• _Exercise_: Quote exactly, and only, the lines of the material below from the line with "Graduates can work in a" through the line with "Balochistan Agriculture College offers".

• _Provided material_:

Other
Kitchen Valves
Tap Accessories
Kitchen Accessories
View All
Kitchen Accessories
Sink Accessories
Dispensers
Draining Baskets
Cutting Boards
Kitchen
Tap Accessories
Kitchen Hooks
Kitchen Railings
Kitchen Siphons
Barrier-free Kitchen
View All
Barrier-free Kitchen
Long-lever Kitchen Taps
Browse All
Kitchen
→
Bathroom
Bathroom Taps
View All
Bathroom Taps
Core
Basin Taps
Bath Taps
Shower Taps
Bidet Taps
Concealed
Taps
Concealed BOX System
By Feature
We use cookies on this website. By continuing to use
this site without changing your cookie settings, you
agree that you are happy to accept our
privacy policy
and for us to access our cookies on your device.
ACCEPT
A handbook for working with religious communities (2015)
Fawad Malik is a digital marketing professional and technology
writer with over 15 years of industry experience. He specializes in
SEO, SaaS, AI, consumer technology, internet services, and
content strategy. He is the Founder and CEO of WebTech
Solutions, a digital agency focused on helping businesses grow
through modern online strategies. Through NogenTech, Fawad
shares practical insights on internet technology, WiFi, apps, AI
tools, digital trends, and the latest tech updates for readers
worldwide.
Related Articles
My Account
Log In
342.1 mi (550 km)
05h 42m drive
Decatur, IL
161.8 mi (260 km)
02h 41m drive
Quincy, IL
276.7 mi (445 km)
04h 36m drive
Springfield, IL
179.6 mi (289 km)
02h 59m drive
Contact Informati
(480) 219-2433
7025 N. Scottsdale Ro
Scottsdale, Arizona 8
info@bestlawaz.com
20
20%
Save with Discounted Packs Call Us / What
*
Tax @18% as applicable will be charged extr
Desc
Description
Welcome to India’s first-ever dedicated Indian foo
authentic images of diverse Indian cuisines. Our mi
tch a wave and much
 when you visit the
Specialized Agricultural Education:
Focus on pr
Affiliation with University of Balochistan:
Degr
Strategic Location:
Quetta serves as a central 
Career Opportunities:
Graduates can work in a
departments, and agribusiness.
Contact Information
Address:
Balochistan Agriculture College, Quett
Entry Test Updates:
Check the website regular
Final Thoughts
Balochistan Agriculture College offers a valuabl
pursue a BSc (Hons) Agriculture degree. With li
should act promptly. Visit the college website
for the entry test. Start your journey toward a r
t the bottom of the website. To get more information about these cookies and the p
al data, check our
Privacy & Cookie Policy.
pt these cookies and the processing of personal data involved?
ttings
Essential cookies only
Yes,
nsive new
---
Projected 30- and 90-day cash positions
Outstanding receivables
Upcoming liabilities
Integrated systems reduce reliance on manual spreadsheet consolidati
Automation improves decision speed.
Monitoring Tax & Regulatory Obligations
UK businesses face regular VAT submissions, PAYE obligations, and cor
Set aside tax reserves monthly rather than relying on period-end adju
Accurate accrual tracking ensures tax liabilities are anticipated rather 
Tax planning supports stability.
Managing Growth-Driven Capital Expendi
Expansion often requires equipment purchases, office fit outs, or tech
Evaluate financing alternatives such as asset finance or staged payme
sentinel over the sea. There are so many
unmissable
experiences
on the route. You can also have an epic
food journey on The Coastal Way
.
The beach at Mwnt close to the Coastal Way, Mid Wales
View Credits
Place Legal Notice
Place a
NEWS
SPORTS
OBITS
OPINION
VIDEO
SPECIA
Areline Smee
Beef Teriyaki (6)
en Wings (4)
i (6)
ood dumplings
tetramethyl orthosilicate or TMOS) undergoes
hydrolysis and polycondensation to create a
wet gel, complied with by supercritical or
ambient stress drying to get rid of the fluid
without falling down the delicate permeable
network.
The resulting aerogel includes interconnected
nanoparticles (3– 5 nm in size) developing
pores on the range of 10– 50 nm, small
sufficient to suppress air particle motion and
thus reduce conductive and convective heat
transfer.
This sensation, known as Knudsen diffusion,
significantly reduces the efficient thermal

• _Result for this exercise_:
Graduates can work in a
departments, and agribusiness.
Contact Information
Address:
Balochistan Agriculture College, Quett
Entry Test Updates:
Check the website regular
Final Thoughts
Balochistan Agriculture College offers a valuabl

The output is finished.